Norrington frowned. He lifted his glass, turned it over, and set it soundly back onto the heavy slab of wood under the barkeep's thick elbows. "No, it's not."

"What happened to him, then?"

"Same as everyone else. He died on the rocks. Never made it to shore."

"You did."

Norrington's mouth tightened. He shoved the inverted glass across the bar. "That I did. And now I need to make it to my bed." He would have liked another drink--another entire bottle of drink, if not a cask. He grabbed for his crutch, nearly sent it falling over, caught it with two fingertips, then shoved it under his armpit. "Good night, sir."

"'Night, Commodore!"

~ ~ ~

Stuck in the jamb of his door was a crisp envelope with "Commodore James Norrington" penned across its front. Unimpressed by the scarlet wax seal on the back, Norrington prized open the flap. Inside he found an invitation to meet with Governor Evans in the morning.

Invitation, order: what it said depended on the tone in which one read it. He slipped the pages between his teeth so that he could open the door to his room. When he removed the envelope from his mouth, the taste of civilization remained on his lips.

He had been avoiding the governor since his return. Before long, Evans would tire of wasting his stationary and send a man or two round instead.

You couldn't ball those up and toss them out the window, let them float down the gutter the way you could a few slips of stiff paper.

~ ~ ~

He became aware first of the wind in the treetops, lifting and scraping heavy jungle leaves against each other. He turned his head on the hard ground and opened his eyes. The rough and crooked trunks of the trees swayed in front of his face.

As it became clear what had happened, disappointment grabbed a hold of his chest and pounced on it, crushing it. Air struggled through his throat in gasps.

A dream. It had all been a dream.

He reached at his side for the forked stick he'd fashioned into a crutch. Patted the ground in the dark. _Bloody hell._ Where was it?

He lifted onto an elbow, blinked into the darkness. For the first time he realized he was shivering. Damn it. A fever was all he needed. He shifted, then stiffened. Something had his foot--probably a vine. Maybe a snake.

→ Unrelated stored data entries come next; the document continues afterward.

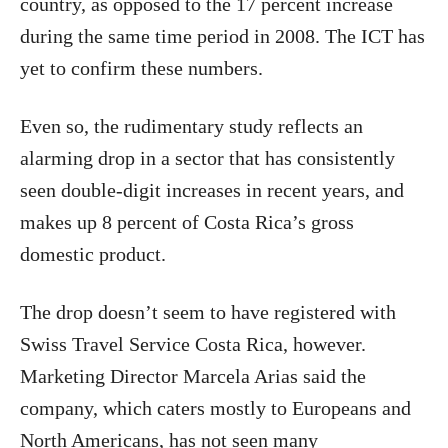
country, as opposed to the 17 percent increase
during the same time period in 2008. The ICT has
yet to confirm these numbers.
Even so, the rudimentary study reflects an
alarming drop in a sector that has consistently
seen double-digit increases in recent years, and
makes up 8 percent of Costa Rica’s gross
domestic product.
The drop doesn’t seem to have registered with
Swiss Travel Service Costa Rica, however.
Marketing Director Marcela Arias said the
company, which caters mostly to Europeans and
North Americans, has not seen many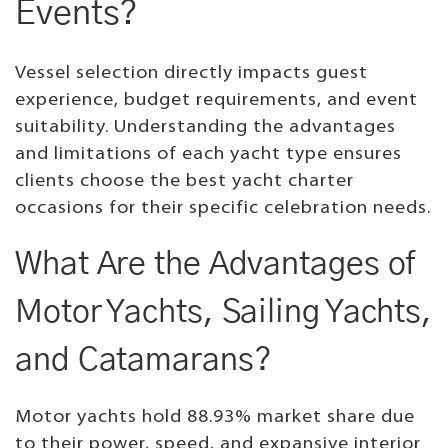
Events?
Vessel selection directly impacts guest
experience, budget requirements, and event
suitability. Understanding the advantages
and limitations of each yacht type ensures
clients choose the best yacht charter
occasions for their specific celebration needs.
What Are the Advantages of
Motor Yachts, Sailing Yachts,
and Catamarans?
Motor yachts hold 88.93% market share due
to their power, speed, and expansive interior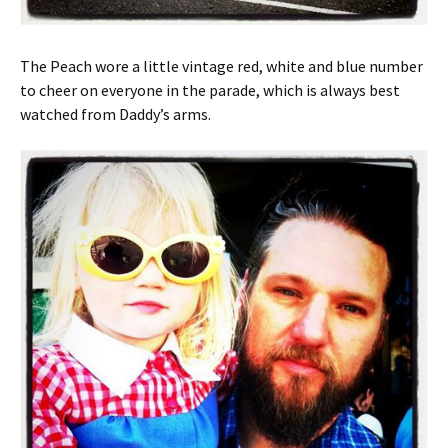
The Peach wore a little vintage red, white and blue number
to cheer on everyone in the parade, which is always best
watched from Daddy’s arms.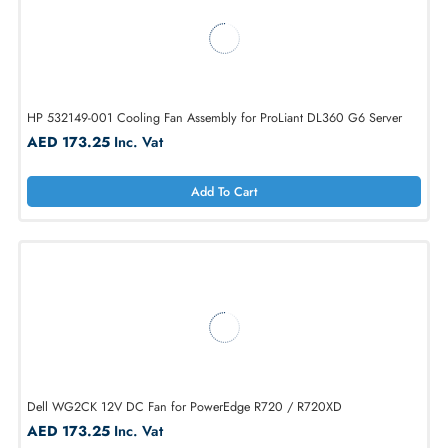
HP 489848-001 Cooling Fan Assembly for ProLiant DL360 G6 Server
AED 624.75
Inc. Vat
Add To Cart
HP 532149-001 Cooling Fan Assembly for ProLiant DL360 G6 Server
AED 173.25
Inc. Vat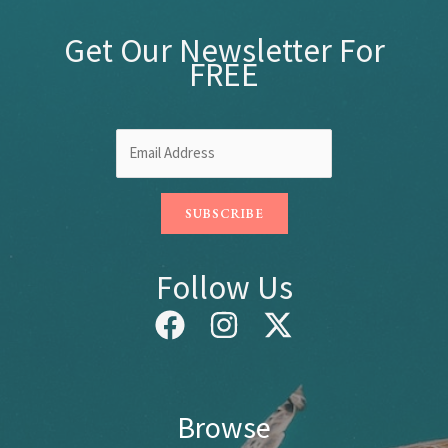
Get Our Newsletter For
FREE
Follow Us
Browse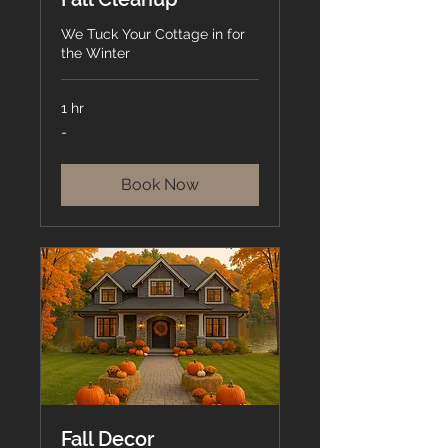
We Tuck Your Cottage in for
the Winter
1 hr
-
-
Book Now
Fall Decor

Maybe something that would cause him to lose the only leg he had left.

A thin sound loosened itself at the back of his throat at the thought. He rolled sideways, feeling for his crutch and trying, at the same time, to shake his foot free.

_Thunk_.

He startled awake on the floor of his room at the inn with his sheet and thin blanket twisted around his foot. He sat up, hugging himself. The shivering, he realized, was from cold. With half-numb fingers, he tugged the blanket free so that he could wrap his arms in it. His crutch--a real one, not the stick with banana leaves wrapped around the base of its fork for padding--leaned against the wall, between the night table and the bed.

And the wind, the leaves--they were just the rain beating the side of the inn.

He dropped his cheek onto his bent knee, closed his eyes, smelled the jungle, woke himself with a gasp. With a grunt, he lifted himself back onto the narrow bed, then slumped against the wall, his knee bent over the edge of the bed. After a few minutes, the chill air convinced him to pull it under the blanket with the rest of him.

To fend off sleep, he thought about the black carriage he'd seen across the street from the doctor's office. Elizabeth. It had surely been. And Will-- where was Will?